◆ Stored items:
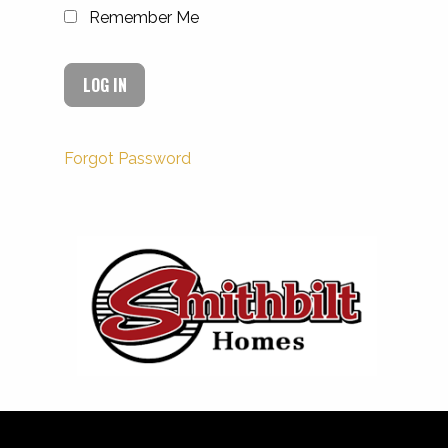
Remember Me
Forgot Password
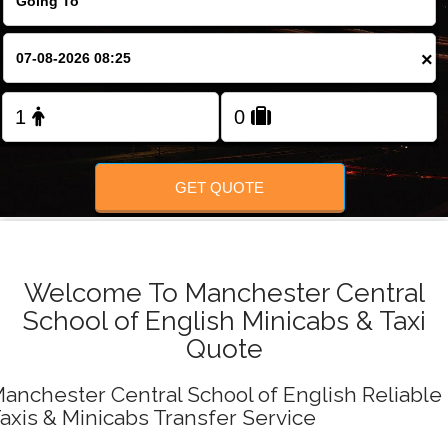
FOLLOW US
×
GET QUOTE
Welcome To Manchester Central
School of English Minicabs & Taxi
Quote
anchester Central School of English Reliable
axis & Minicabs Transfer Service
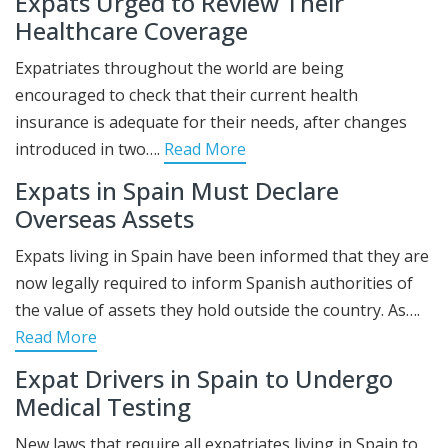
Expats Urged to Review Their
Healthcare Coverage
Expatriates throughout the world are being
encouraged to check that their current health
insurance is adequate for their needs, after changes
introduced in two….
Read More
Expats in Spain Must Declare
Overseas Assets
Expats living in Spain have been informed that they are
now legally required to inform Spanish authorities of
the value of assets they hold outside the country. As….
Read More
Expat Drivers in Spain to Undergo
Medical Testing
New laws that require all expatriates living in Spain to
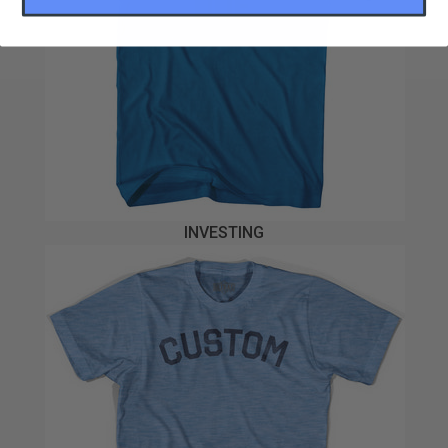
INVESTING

---

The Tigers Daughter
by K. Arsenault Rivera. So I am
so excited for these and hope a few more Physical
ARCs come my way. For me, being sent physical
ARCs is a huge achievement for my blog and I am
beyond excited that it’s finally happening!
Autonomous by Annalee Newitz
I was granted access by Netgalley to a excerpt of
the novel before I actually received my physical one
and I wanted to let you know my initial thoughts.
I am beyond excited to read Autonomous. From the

---

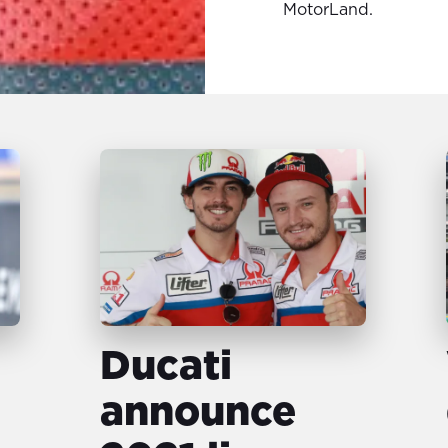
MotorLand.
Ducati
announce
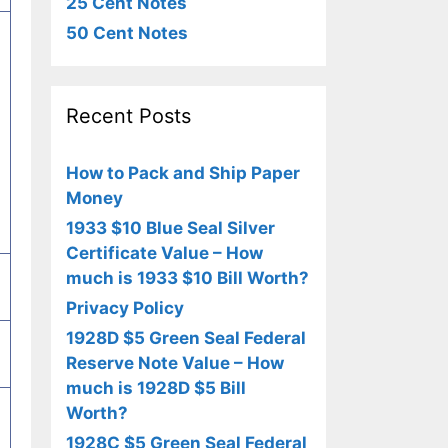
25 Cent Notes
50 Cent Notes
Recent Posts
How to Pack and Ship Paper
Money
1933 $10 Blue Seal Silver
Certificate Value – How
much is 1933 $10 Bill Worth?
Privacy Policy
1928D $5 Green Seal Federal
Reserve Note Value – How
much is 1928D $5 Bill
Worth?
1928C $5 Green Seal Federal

◆ Task objective: Take the lines above from the one containing "beyond excited that it’s finally happening!" down to the one containing "I am beyond", and transcribe them exactly, both ends included.

◆ Response area:
beyond excited that it’s finally happening!
Autonomous by Annalee Newitz
I was granted access by Netgalley to a excerpt of
the novel before I actually received my physical one
and I wanted to let you know my initial thoughts.
I am beyond excited to read Autonomous. From the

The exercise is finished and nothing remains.